I first met him in the mid-1970s, wandering in the streets of Jeddah. Both of us were in our mid-twenties. I was working for a local university; he was looking for gainful employment in a country overburdened with traditionally educated religious scholars. I started a conversation by making a few caustic remarks about Islamic law - it was outdated, irrelevant, that sort of thing. To my surprise, he agreed with me. What we need to do, he replied, is to update it, make it relevant to Muslim life, purge it of obscurantism. I found him exceptionally congenial, always smiling and laughing, and far removed from stereotypical religious scholars, who tend to be austere, arid and obsessed with the legal opinions of Dead Muslim Men from bygone ages. Even my sarcastic remarks about his beard - "a dozen hairs in agony", I seem to recall - only produced a smile. "There isn't much hope for a man of your calibre in the kingdom of obscurantist scholars," I told him. And advised him to move to London.

He took my advice. He had to struggle financially, but he managed to get through a university degree. Over the years, he has worked tirelessly to shape a more progressive outlook among British Muslims.
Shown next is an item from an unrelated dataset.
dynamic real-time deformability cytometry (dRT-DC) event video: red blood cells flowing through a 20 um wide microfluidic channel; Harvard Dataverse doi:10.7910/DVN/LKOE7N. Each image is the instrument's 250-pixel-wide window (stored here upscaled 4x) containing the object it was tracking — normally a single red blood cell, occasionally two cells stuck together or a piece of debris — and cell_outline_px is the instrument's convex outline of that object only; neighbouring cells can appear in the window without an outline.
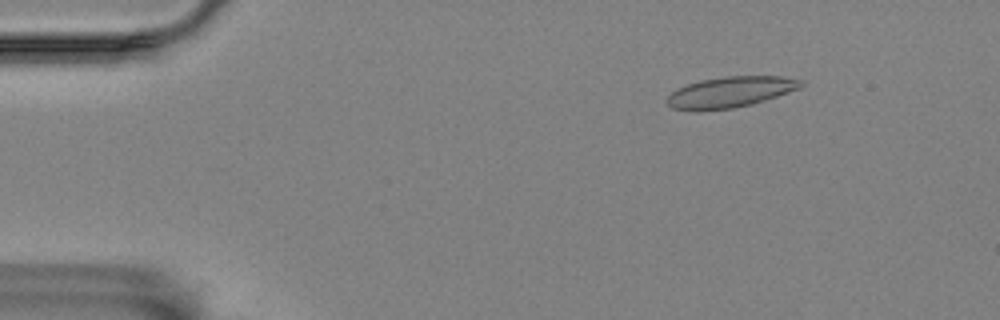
{"species": "Egyptian fruit bat (a non-hibernating species)", "species_latin": "Rousettus aegyptiacus", "temperature_condition": "room temperature", "stored_images_in_passage": 9, "camera_frame_rate_fps": 3000, "um_per_image_px": 0.085, "animal": {"sex": "female"}, "frame": {"image": 1, "passage_image": 3, "time_ms": 2.333, "image_size_px": [1000, 320], "cell_outline_px": [[804, 84], [800, 88], [752, 104], [732, 108], [696, 112], [672, 108], [668, 104], [668, 96], [672, 92], [688, 84], [700, 80], [724, 76], [784, 76], [800, 80]], "centroid_in_image_um": [62.06, 7.83], "position_along_channel_um": 22.9, "area_um2": 23.99}}
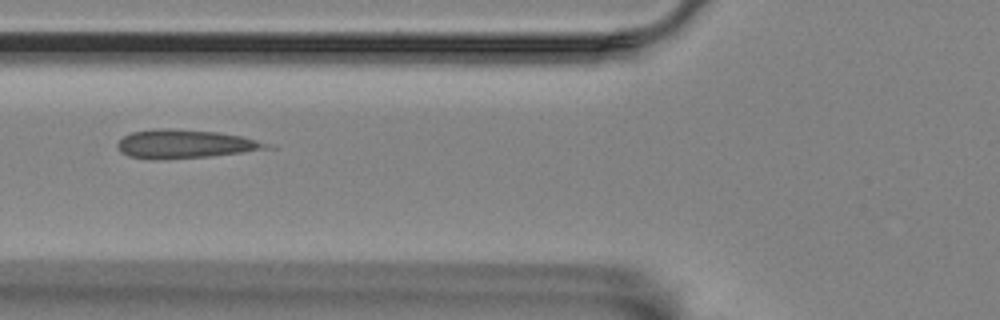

He developed a database of classical Islamic sources that is readily available and easily accessible to young Muslims - "to make muftis like myself irrelevant", he once said, jokingly. He played an important role in introducing sharia banking to Britain, which generates more than £2bn a year for our economy. Now, his standard Muslim marriage certificate is set to make a profound impact on British Muslim family life.

When Muslims say they want the sharia in Britain, what they mean is that they want their marriages and family life regulated by it. In particular, they want marriage, or nikah, performed according to Muslim law. The problem is that the nikah system is biased towards men, is often not registered in civil courts and, in the case of divorce, leaves women without financial support.

The new standard contract adjusts this imbalance. It provides women with written proof of their marriage, with clearly laid-out terms and conditions that both parties have to follow. Men are required to waive their so-called "right" to polygamy; women are not required to have a "marriage guardian", or wali. Conventionally, it is the parents who play the role of wali and whose consent is required.

What the new arrangement means is that a young Muslim is free to marry whomever he or she wishes, without their parents' consent. Women also have an automatic right to divorce while retaining their financial rights to alimony. The two witnesses to the marriage, by custom Muslim men, can now be any adults of any gender, Muslim, non-Muslim, or of no faith at all. The overall emphasis in the contract is on mutual consultation, the financial independence of both parties, shared obligation to support the family, and a relationship based on mutual love, respect and kindness.

Rather simple and obvious stuff, you might say. But the point is that all of this is based on the sharia. The new contract is not only couched in Islamic terminology, it also provides Islamic rationale for the changes it introduces. That is why it has the consensual support of all the major Muslim organisations of Britain, including the Islamic Sharia Council, the Muslim Women's Network UK, the Imams and Mosques Council (UK) and the Muslim Council of Britain. It demonstrates, as Mufti Barkatullah told me all those years ago, that the sharia can be updated and made relevant to contemporary times. And it can be done relatively easily.

For me, the new marriage contract also says something else. It shows that orthodox Islamic seminaries can occasionally produce individuals of profound intellect and capability. It is a pity - nay, a tragedy of grand proportions - that not all traditionally educated religious scholars are of the calibre of Mufti Barkatullah. If we had a critical mass of muftis like him across the Muslim world, I reckon many, if not most, of our religious problems would be solved with relative ease. If only.